Oh! que j’aime l’Evangile! Et savez -vous, mes amis, une des raisons
qui me le font aimer? Je l’aime parce qu’il est un Evangile
essentiellement égalitaire. Bien des gens ne veulent pas d’un tel
Evangile, et moi non plus je n’en voudrais certes pas si j’attachais au
mot d’égalitaire le sens qu’on lui a trop souvent donné. Que chacun
conserve son rang, ses titres, sa fortune: rien de plus juste; mais
j’aime, je l’avoue (et je suis sûr qu’en ceci tout vrai chrétien sera
d’accord avec moi), oui, j’aime à voir le riche et le pauvre s’entre
rencontrer, j’aime à les voir placés côte à côte sous le grand niveau
de l’Evangile. « Arrière vos sacs d’argent! dit l’Evangile aux
riches; ils ne peuvent rien pour votre salut. » - «
Reployez vos diplômes, dit -il aux lettrés; ils ne peuvent rien pour
votre salut. » - « Oubliez votre ferme ou votre parc., dit
-il à ceux qui possèdent; ces choses ne peuvent rien pour votre salut.

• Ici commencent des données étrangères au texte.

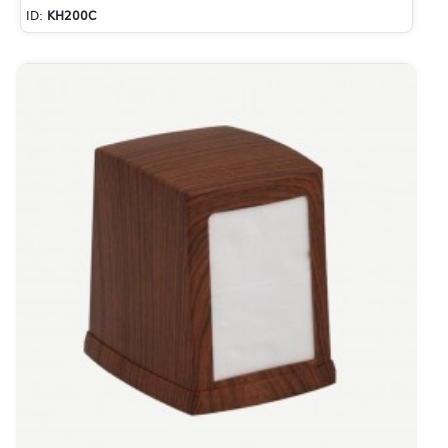
ID:
KH200C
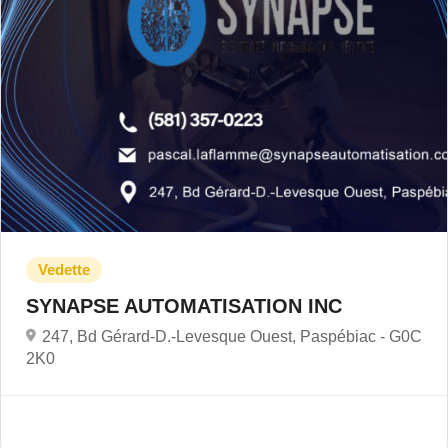
SYNAPSE AUTOMATISATION INC
247, Bd Gérard-D.-Levesque Ouest, Paspébiac -
G0C
2K0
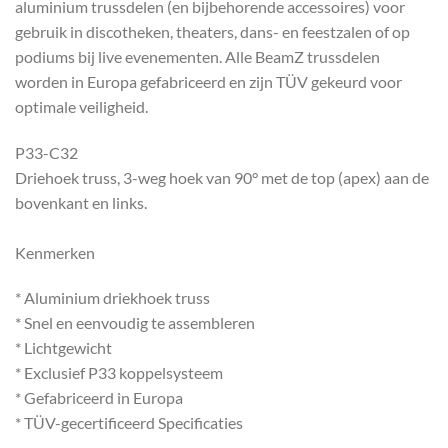
aluminium trussdelen (en bijbehorende accessoires) voor
gebruik in discotheken, theaters, dans- en feestzalen of op
podiums bij live evenementen. Alle BeamZ trussdelen
worden in Europa gefabriceerd en zijn TÜV gekeurd voor
optimale veiligheid.
P33-C32
Driehoek truss, 3-weg hoek van 90° met de top (apex) aan de
bovenkant en links.
Kenmerken
* Aluminium driekhoek truss
* Snel en eenvoudig te assembleren
* Lichtgewicht
* Exclusief P33 koppelsysteem
* Gefabriceerd in Europa
* TÜV-gecertificeerd Specificaties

» - « Couvrez votre écusson, dit -il aux nobles; toutes les
armoiries du monde ne peuvent rien pour votre salut. Venez, vous,
pauvres, mendiants, déshérités du monde; venez, vous, rebut et
balayures de la terre: avancez. Quoique votre esprit soit sans culture
et vos manières peu policées, le salut est pour vous tout autant que
pour le riche, le titré, le puissant, l’homme entouré d’hommages et
d’honneur. » Mon texte s’adresse indistinctement à toutes les
classes de la société; tous nous sommes égaux sur ce terrain: Sans
effusion de sang, il ne se fait point de rémission des péchés.

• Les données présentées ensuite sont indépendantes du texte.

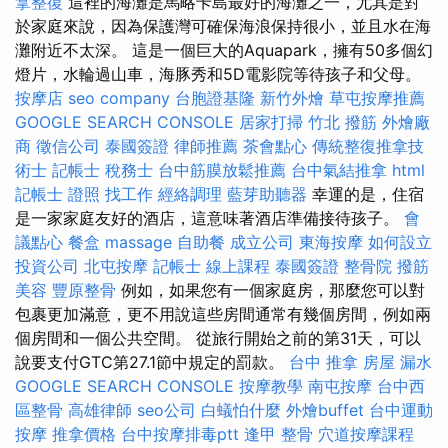
拿整復
這裡的海灘是馬略卡島最好的海灘之一，尤其是對
於家庭來說，因為保護灣可確保海浪保持很小，並且水在海
灘附近不太深。 這是一個巨大的Aquapark，擁有50多個幻
燈片，水輪過山車，海豚秀和5D電影院等待孩子和父母。
按摩店
seo company
台胞證基隆
新竹外燴
草屯按摩推薦
GOOGLE SEARCH CONSOLE
居家打掃
竹北 撥筋
外燴廠
商
徵信公司
泰國簽證
律師推薦
茶會點心
傳統整復推拿技
術士
記帳士 稅務士
台中筋膜放鬆推薦
台中氣結推拿
html
記帳士 證照 找工作
經絡調理
藍芽助聽器
幸運的是，住宿
是一家家庭友好的酒店，這意味著酒店準備接待孩子。
會
議點心
餐盒
massage
自助餐
成立公司
東海按摩
如何設立
投資公司
北屯按摩
記帳士 線上課程
泰國簽證
整骨院
撥筋
美容
豐原整骨
例如，如果您有一個家庭房，那麼您可以對
包裹更加滿意，更不用說這些房間通常有幾個房間，例如兩
個房間和一個公共空間。 從旅行開始之前的第31天，可以
說要支付GTC第27.1節中規定的罰款。
台中 推拿
房屋 漏水
GOOGLE SEARCH CONSOLE
按摩教學
南屯按摩
台中西
區整骨
高雄律師
seo公司
白蟻怕什麼
外燴buffet
台中運動
按摩
推拿價格
台中按摩排毒ptt
逢甲 整骨
穴道按摩課程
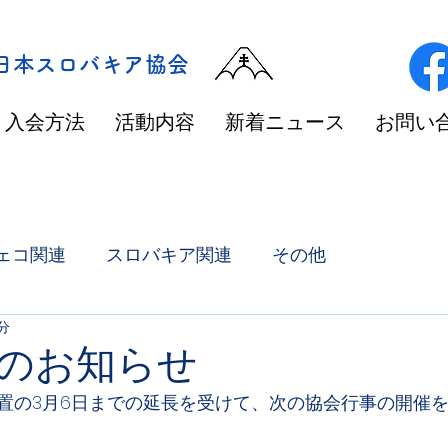
/日本スロバキア協会
入会方法
活動内容
新着ニュース
お問い
ェコ関連
スロバキア関連
その他
1分
のお知らせ
置の3月6日までの延長を受けて、次の協会行事の開催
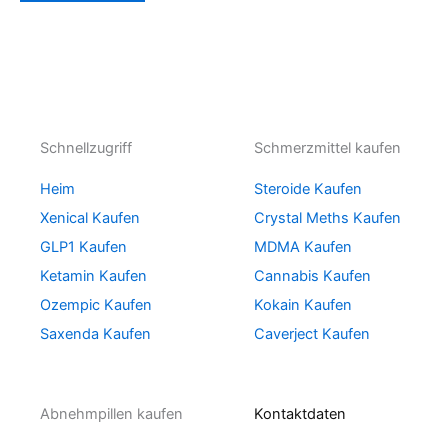
Schnellzugriff
Schmerzmittel kaufen
Heim
Steroide Kaufen
Xenical Kaufen
Crystal Meths Kaufen
GLP1 Kaufen
MDMA Kaufen
Ketamin Kaufen
Cannabis Kaufen
Ozempic Kaufen
Kokain Kaufen
Saxenda Kaufen
Caverject Kaufen
Abnehmpillen kaufen
Kontaktdaten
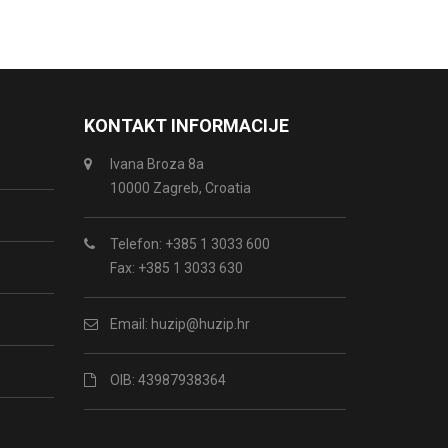
KONTAKT INFORMACIJE
Ivana Broza 8a
10000 Zagreb, Croatia
Telefon: +385 1 3033 600
Fax: +385 1 3033 630
Email:
huzip@huzip.hr
OIB: 43987938364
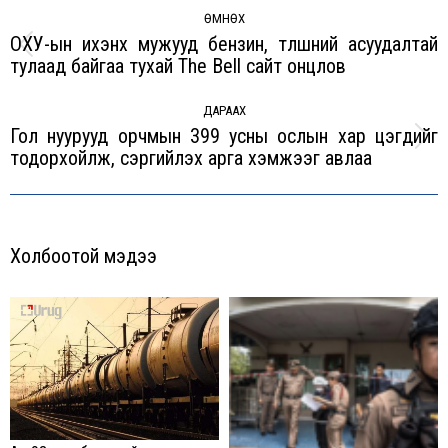
navigation
ӨМНӨХ
ОХУ-ын ихэнх мужууд бензин, түлшний асуудалтай
Previous
тулаад байгаа тухай The Bell сайт онцлов
post:
ДАРААХ
Гол нуурууд орчмын 399 усны ослын хар цэгүүдийг
Next
тодорхойлж, сэргийлэх арга хэмжээг авлаа
post:
Холбоотой мэдээ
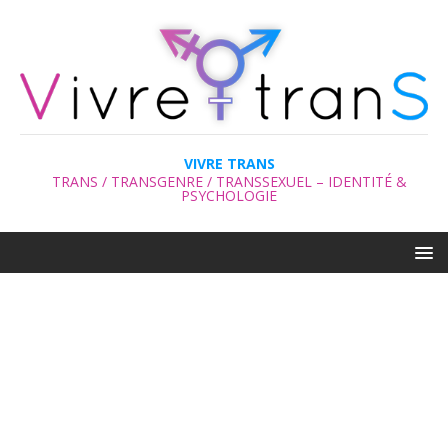
VIVRE TRANS
TRANS / TRANSGENRE / TRANSSEXUEL – IDENTITÉ &
PSYCHOLOGIE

Remarquez en outre, mes chers auditeurs, que ces paroles sont d’une
application perpétuelle. Paul les a dites; je dois répéter son
témoignage, et si dans mille ans d’ici l’Evangile est encore prêché,
les ministres de Dieu le répéteront à leur tour. Cette vérité ne
changera jamais. Dans l’autre monde comme dans celui -ci, il sera
toujours vrai que sans effusion de sang, il ne se fait point de
rémission des péchés. On peut chercher à vous faire croire le
contraire, mes bien -aimés; on peut vous dire, par exemple, que vos
oeuvres, ou vos pénitences, ou votre argent vous assureront le pardon
de Dieu; mais repoussez de toutes vos forces ces fables et ces
mensonges, et tenez pour certain qu’il n’y a de rémission possible que
par le sang propitiatoire du Fils de Dieu. Non, quand vous passeriez
sur vos deux genoux votre vie tout entière; quand vos yeux se
fondraient en torrents de larmes; quand vous gémiriez et supplieriez
jusqu’à ce que les fibres de votre coeur se rompissent au dedans de
vous; non, jamais - jamais en ce monde, jamais dans l’éternité - vous
ne pourrez obtenir le pardon de vos péchés autrement que par le sang de
Christ; jamais votre conscience ne sera purifiée que par la foi en son
sacrifice! Et aussi bien, mes chers amis, à quoi vous servirait -il de
vous contenter de rien moins que ce qui a contenté Dieu le Père? Vous
vous séduiriez vous -mêmes, voilà tout. Rien n’a pu satisfaire sa
justice que l’effusion du sang de son Fils, et rien ne pourra blanchir
vos consciences que les mérites de ce sang appliqués à vos âmes par la
foi.
II
Mais j’ai dit que de la négation même contenue dans mon texte ressort
UNE AFFIRMATION; or, cette affirmation implicite est celle -ci: Il y a
une rémission des péchés par l’effusion du sang, - Et observons tout
d’abord que cette rémission est un fait accompli. Le sang ayant été
versé, la rémission est déjà obtenue. Je vous ai conduits au jardin de
Gethsémané et au mont Calvaire, pour vous faire assister à l’effusion
du sang. Allons maintenant dans un autre jardin et sur un autre mont,
pour contempler les grandes preuves de la rémission acquise au prix de
ce sang. Allons dans un autre jardin, ai -je dit. Et en effet, c’est un
jardin qui s’étend devant nous, jardin tout embaumé de doux, de
triomphants souvenirs. Là, dans un rocher, loin de l’agitation et du
bruit du monde, Joseph d’Arimathée s’était fait tailler un sépulcre
neuf, où il pensait que son pauvre corps d’argile serait bientôt
déposé; mais le corps de Jésus y fut mis le premier.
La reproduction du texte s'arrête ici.